# [DATA FOR THE TASK]
......

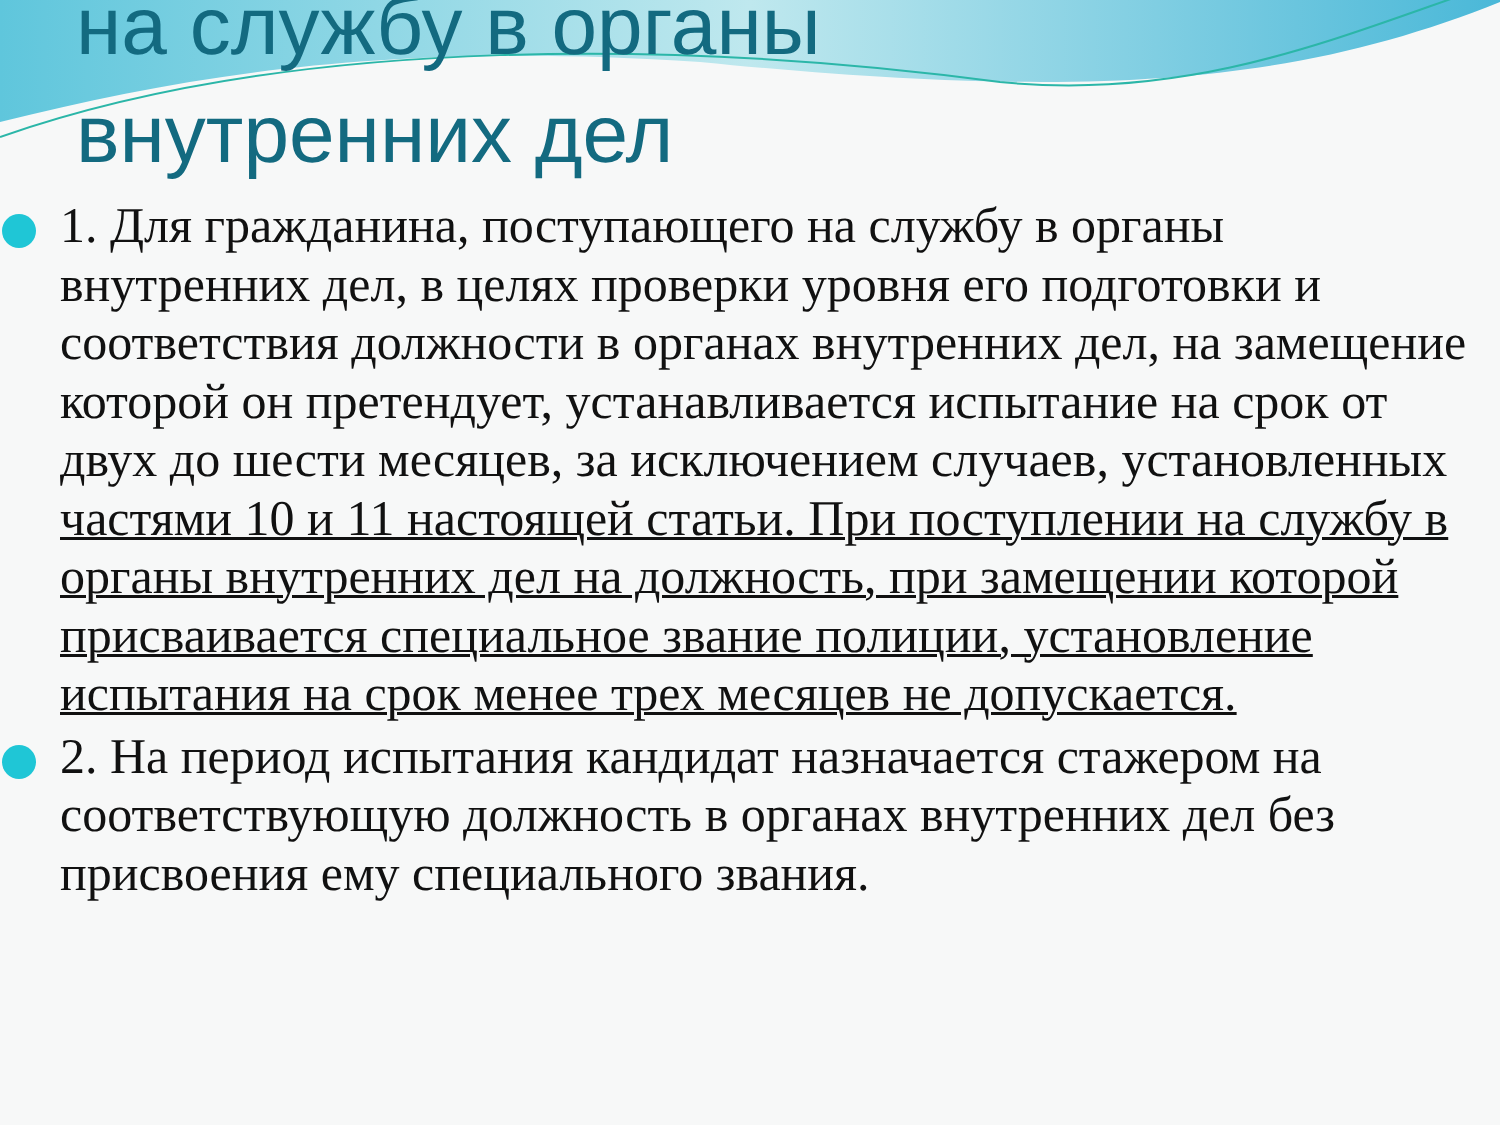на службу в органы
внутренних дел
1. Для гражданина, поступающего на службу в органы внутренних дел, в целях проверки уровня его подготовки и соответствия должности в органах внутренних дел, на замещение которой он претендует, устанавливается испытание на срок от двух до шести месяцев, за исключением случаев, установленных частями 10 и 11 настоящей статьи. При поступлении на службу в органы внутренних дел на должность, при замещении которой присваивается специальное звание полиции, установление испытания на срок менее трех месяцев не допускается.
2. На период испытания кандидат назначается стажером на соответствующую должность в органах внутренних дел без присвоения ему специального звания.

......

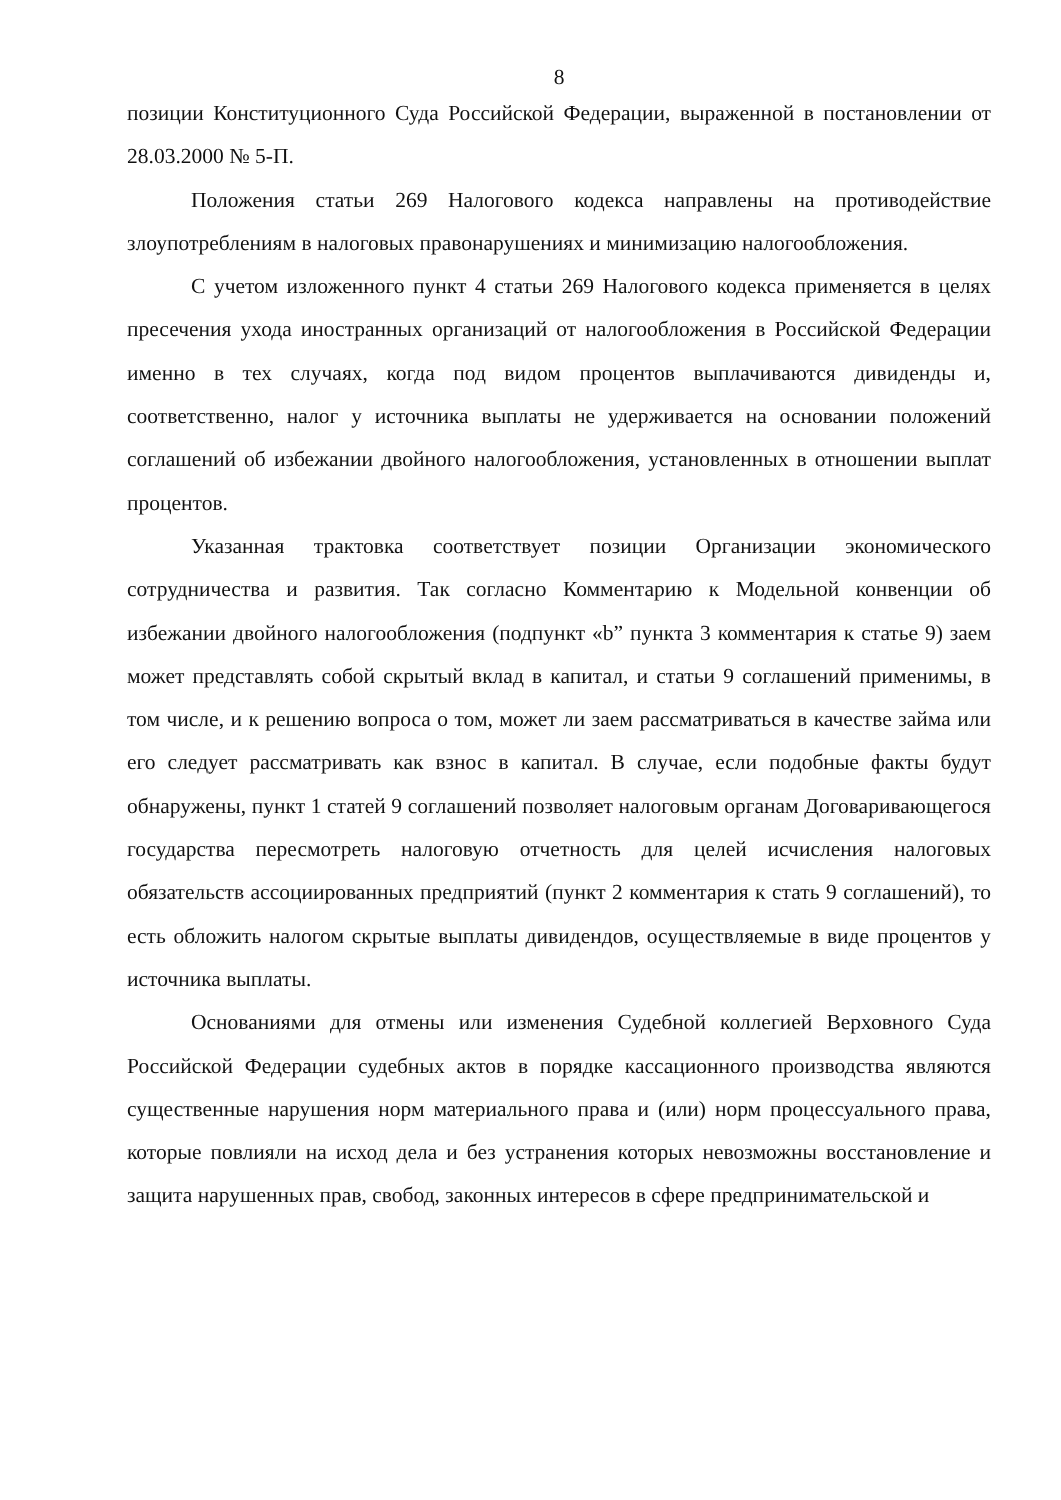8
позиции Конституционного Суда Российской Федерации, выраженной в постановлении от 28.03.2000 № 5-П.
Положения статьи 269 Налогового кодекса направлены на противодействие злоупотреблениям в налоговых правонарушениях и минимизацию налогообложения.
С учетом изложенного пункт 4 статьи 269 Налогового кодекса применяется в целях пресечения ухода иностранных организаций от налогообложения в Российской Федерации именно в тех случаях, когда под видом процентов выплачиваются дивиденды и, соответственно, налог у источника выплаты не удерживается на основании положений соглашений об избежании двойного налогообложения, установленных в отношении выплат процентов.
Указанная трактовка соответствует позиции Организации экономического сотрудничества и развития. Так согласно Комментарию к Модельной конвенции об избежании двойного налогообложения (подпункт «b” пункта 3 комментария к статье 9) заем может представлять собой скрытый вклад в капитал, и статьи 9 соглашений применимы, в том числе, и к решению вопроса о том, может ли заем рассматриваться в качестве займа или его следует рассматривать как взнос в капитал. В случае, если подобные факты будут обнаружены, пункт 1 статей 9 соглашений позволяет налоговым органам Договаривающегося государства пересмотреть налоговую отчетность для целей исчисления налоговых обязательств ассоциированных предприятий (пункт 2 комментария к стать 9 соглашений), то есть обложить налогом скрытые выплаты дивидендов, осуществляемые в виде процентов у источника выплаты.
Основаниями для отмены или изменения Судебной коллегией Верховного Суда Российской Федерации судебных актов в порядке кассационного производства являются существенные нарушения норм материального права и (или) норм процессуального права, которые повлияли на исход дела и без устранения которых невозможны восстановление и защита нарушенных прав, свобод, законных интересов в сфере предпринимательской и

......

# [TO-DO ITEM]
Where a line in the listing above includes the string "кодекса", copy that line.

# [REPLY]
Положения статьи 269 Налогового кодекса направлены на противодействие злоупотреблениям в налоговых правонарушениях и минимизацию налогообложения.
С учетом изложенного пункт 4 статьи 269 Налогового кодекса применяется в целях пресечения ухода иностранных организаций от налогообложения в Российской Федерации именно в тех случаях, когда под видом процентов выплачиваются дивиденды и, соответственно, налог у источника выплаты не удерживается на основании положений соглашений об избежании двойного налогообложения, установленных в отношении выплат процентов.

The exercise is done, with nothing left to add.